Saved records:
= Beginning of Section =

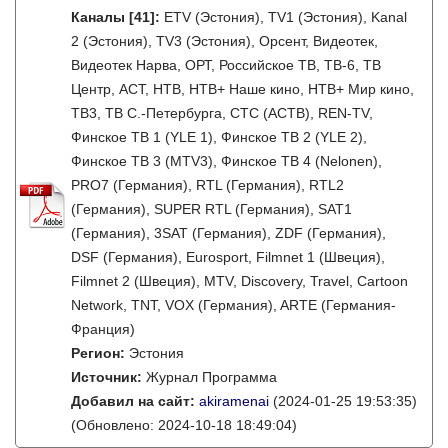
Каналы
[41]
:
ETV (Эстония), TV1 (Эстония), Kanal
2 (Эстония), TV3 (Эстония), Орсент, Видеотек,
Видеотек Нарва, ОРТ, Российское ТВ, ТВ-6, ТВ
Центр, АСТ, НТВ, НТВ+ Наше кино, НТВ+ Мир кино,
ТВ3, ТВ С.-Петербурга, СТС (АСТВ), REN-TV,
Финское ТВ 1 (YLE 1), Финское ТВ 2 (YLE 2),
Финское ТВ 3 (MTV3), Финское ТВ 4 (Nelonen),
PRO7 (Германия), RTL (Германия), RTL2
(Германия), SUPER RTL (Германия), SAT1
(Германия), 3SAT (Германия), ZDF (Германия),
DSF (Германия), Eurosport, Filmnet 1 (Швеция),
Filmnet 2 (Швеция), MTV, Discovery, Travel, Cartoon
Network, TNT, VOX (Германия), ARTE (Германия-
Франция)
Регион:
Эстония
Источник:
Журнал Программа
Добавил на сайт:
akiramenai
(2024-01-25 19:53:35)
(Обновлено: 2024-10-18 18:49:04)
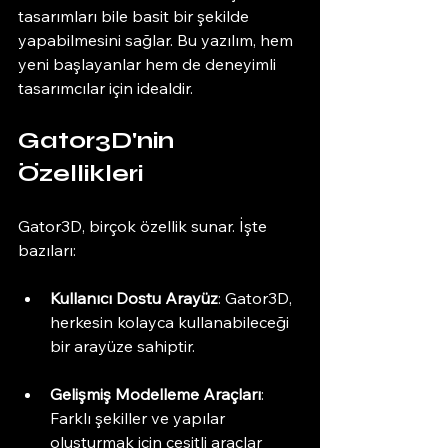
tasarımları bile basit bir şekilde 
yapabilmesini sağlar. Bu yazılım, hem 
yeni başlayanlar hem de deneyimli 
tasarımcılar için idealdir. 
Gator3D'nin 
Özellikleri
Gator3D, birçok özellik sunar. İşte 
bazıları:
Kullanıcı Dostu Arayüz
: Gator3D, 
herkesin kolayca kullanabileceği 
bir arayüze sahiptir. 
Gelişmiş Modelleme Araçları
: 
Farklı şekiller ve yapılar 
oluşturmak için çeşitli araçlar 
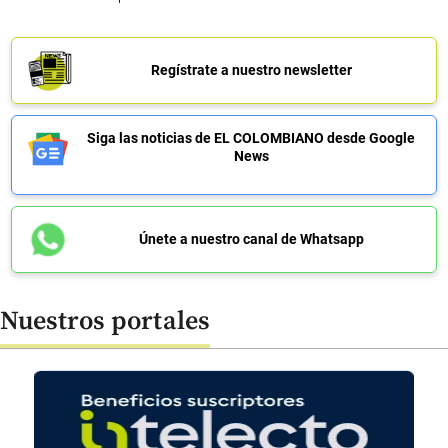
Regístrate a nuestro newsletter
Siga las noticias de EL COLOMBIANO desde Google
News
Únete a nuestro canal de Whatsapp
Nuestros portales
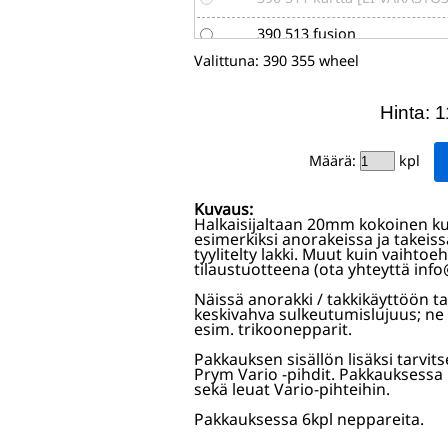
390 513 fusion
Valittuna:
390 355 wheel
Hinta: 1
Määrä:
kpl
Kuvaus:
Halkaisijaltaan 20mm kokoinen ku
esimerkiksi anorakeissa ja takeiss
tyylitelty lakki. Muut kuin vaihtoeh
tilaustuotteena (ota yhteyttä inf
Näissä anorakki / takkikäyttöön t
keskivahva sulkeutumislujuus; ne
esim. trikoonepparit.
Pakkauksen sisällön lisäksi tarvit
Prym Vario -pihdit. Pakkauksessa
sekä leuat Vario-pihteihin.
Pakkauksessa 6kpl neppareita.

= End of Section =

* **WRITTEN TASK**
Copy the records word for word, starting at the very beginning and ending with the line that contains "Nuestros portales", including that line. Leave the pictures out of your copy.

* **REPLY**
Каналы
[41]
:
ETV (Эстония), TV1 (Эстония), Kanal
2 (Эстония), TV3 (Эстония), Орсент, Видеотек,
Видеотек Нарва, ОРТ, Российское ТВ, ТВ-6, ТВ
Центр, АСТ, НТВ, НТВ+ Наше кино, НТВ+ Мир кино,
ТВ3, ТВ С.-Петербурга, СТС (АСТВ), REN-TV,
Финское ТВ 1 (YLE 1), Финское ТВ 2 (YLE 2),
Финское ТВ 3 (MTV3), Финское ТВ 4 (Nelonen),
PRO7 (Германия), RTL (Германия), RTL2
(Германия), SUPER RTL (Германия), SAT1
(Германия), 3SAT (Германия), ZDF (Германия),
DSF (Германия), Eurosport, Filmnet 1 (Швеция),
Filmnet 2 (Швеция), MTV, Discovery, Travel, Cartoon
Network, TNT, VOX (Германия), ARTE (Германия-
Франция)
Регион:
Эстония
Источник:
Журнал Программа
Добавил на сайт:
akiramenai
(2024-01-25 19:53:35)
(Обновлено: 2024-10-18 18:49:04)
tasarımları bile basit bir şekilde 
yapabilmesini sağlar. Bu yazılım, hem 
yeni başlayanlar hem de deneyimli 
tasarımcılar için idealdir. 
Gator3D'nin 
Özellikleri
Gator3D, birçok özellik sunar. İşte 
bazıları:
Kullanıcı Dostu Arayüz
: Gator3D, 
herkesin kolayca kullanabileceği 
bir arayüze sahiptir. 
Gelişmiş Modelleme Araçları
: 
Farklı şekiller ve yapılar 
oluşturmak için çeşitli araçlar 
Regístrate a nuestro newsletter
Siga las noticias de EL COLOMBIANO desde Google
News
Únete a nuestro canal de Whatsapp
Nuestros portales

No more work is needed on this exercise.